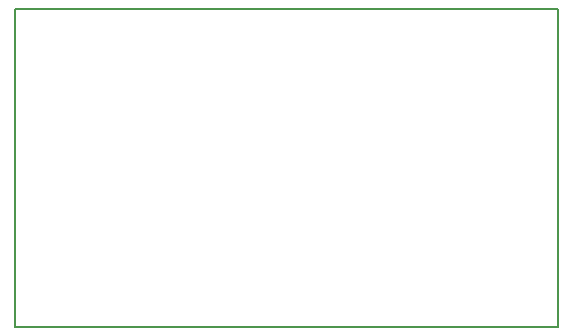
<source format=gbr>
%TF.GenerationSoftware,KiCad,Pcbnew,(5.1.10)-1*%
%TF.CreationDate,2022-08-28T21:22:16-05:00*%
%TF.ProjectId,AC Logic Board,4143204c-6f67-4696-9320-426f6172642e,rev?*%
%TF.SameCoordinates,Original*%
%TF.FileFunction,Profile,NP*%
%FSLAX46Y46*%
G04 Gerber Fmt 4.6, Leading zero omitted, Abs format (unit mm)*
G04 Created by KiCad (PCBNEW (5.1.10)-1) date 2022-08-28 21:22:16*
%MOMM*%
%LPD*%
G01*
G04 APERTURE LIST*
%TA.AperFunction,Profile*%
%ADD10C,0.150000*%
%TD*%
G04 APERTURE END LIST*
D10*
X114554000Y-102362000D02*
X114554000Y-75438000D01*
X160528000Y-102362000D02*
X114554000Y-102362000D01*
X160528000Y-75438000D02*
X160528000Y-102362000D01*
X114554000Y-75438000D02*
X160528000Y-75438000D01*
M02*

</source>
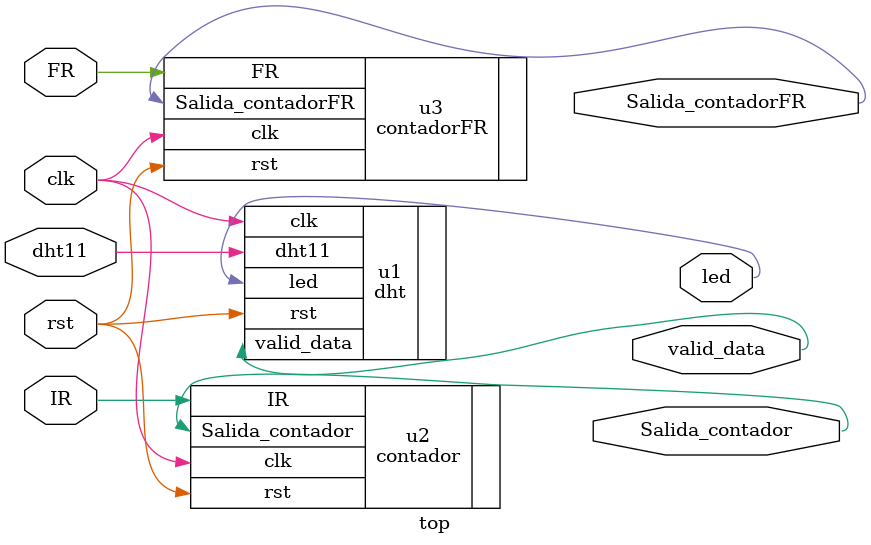
<source format=v>
module top (
	input wire clk,                // Reloj del sistema (50 MHz)
    input wire rst,                // Reset del sistema
    inout wire dht11,              // Línea de datos del sensor DHT11
    output wire valid_data,         // Indicador de datos válidos
    output wire led,
    //--------------------------- 7 segmentos----------------------
    //output wire [6:0] seg,        // Conectar a los pines del display de 7 segmentos
    //output [7:0] an,
	 
	 input wire IR,
	 output wire Salida_contador,
	 input wire FR,
	 output wire Salida_contadorFR

);

dht u1(
	.clk(clk),
	.rst(rst),
	.dht11(dht11),
	.valid_data(valid_data),
	.led(led)
);

contador u2(
	.clk(clk),
	.rst(rst),
	.IR(IR),
	.Salida_contador(Salida_contador)
);

contadorFR u3(
	.clk(clk),
	.rst(rst),
	.FR(FR),
	.Salida_contadorFR(Salida_contadorFR)
);

endmodule
</source>
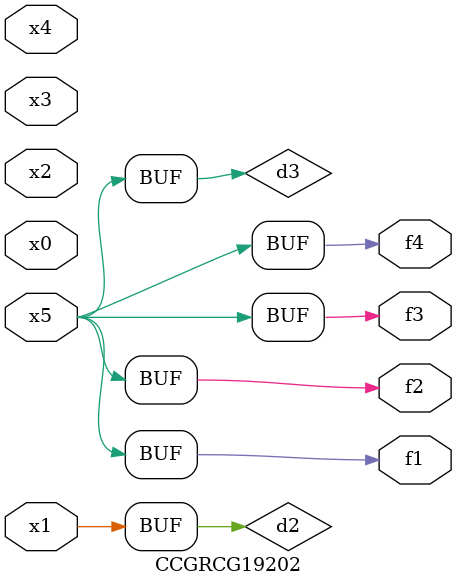
<source format=v>
module CCGRCG19202(
	input x0, x1, x2, x3, x4, x5,
	output f1, f2, f3, f4
);

	wire d1, d2, d3;

	not (d1, x5);
	or (d2, x1);
	xnor (d3, d1);
	assign f1 = d3;
	assign f2 = d3;
	assign f3 = d3;
	assign f4 = d3;
endmodule

</source>
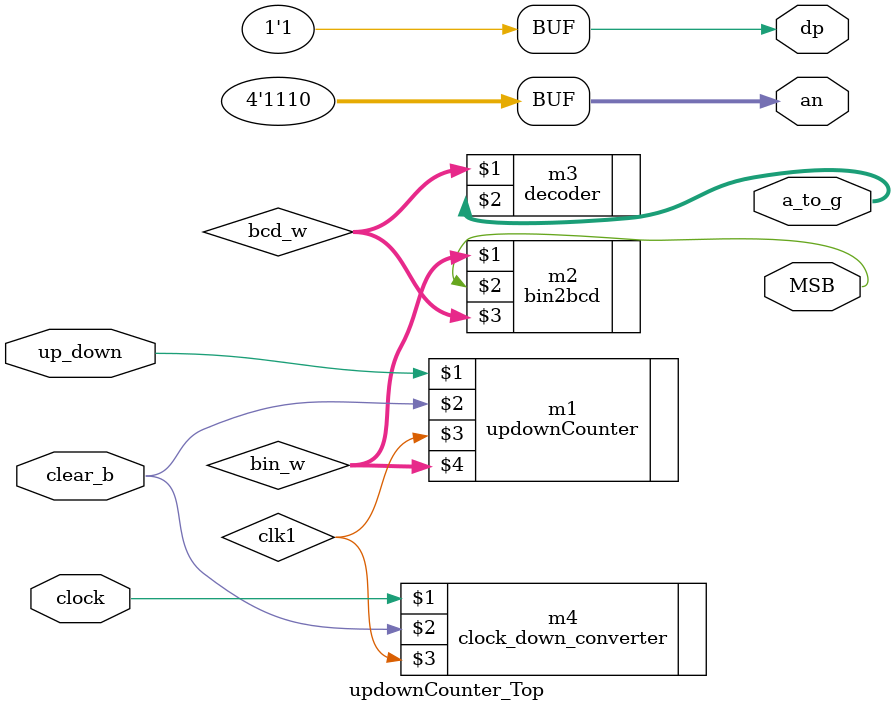
<source format=v>
`timescale 1ns / 1ps
module updownCounter_Top(
    input up_down, clear_b, clock,
    output [6:0] a_to_g,
    output MSB,
    output dp,
    output [3:0] an
    );
  
   wire [3:0] bin_w, bcd_w;  
   assign dp = 1;    //turn off the dot for the seven segment selected
   assign an = 4'b1110;  //turn on (by assigning 1110 to an[3:0]) the first seven segment display 
                                      //   out of four of them
   clock_down_converter m4 (clock, clear_b, clk1);
   updownCounter m1(up_down, clear_b, clk1, bin_w);
   bin2bcd m2 (bin_w, MSB, bcd_w);
   decoder m3(bcd_w, a_to_g);
endmodule

</source>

• _REQUIREMENT_:
Where a line in the material above holds "input", copy that line.

• _WRITTEN SOLUTION_:
	input wire clk,                // Reloj del sistema (50 MHz)
    input wire rst,                // Reset del sistema
	 input wire IR,
	 input wire FR,
	input x0, x1, x2, x3, x4, x5,
    input up_down, clear_b, clock,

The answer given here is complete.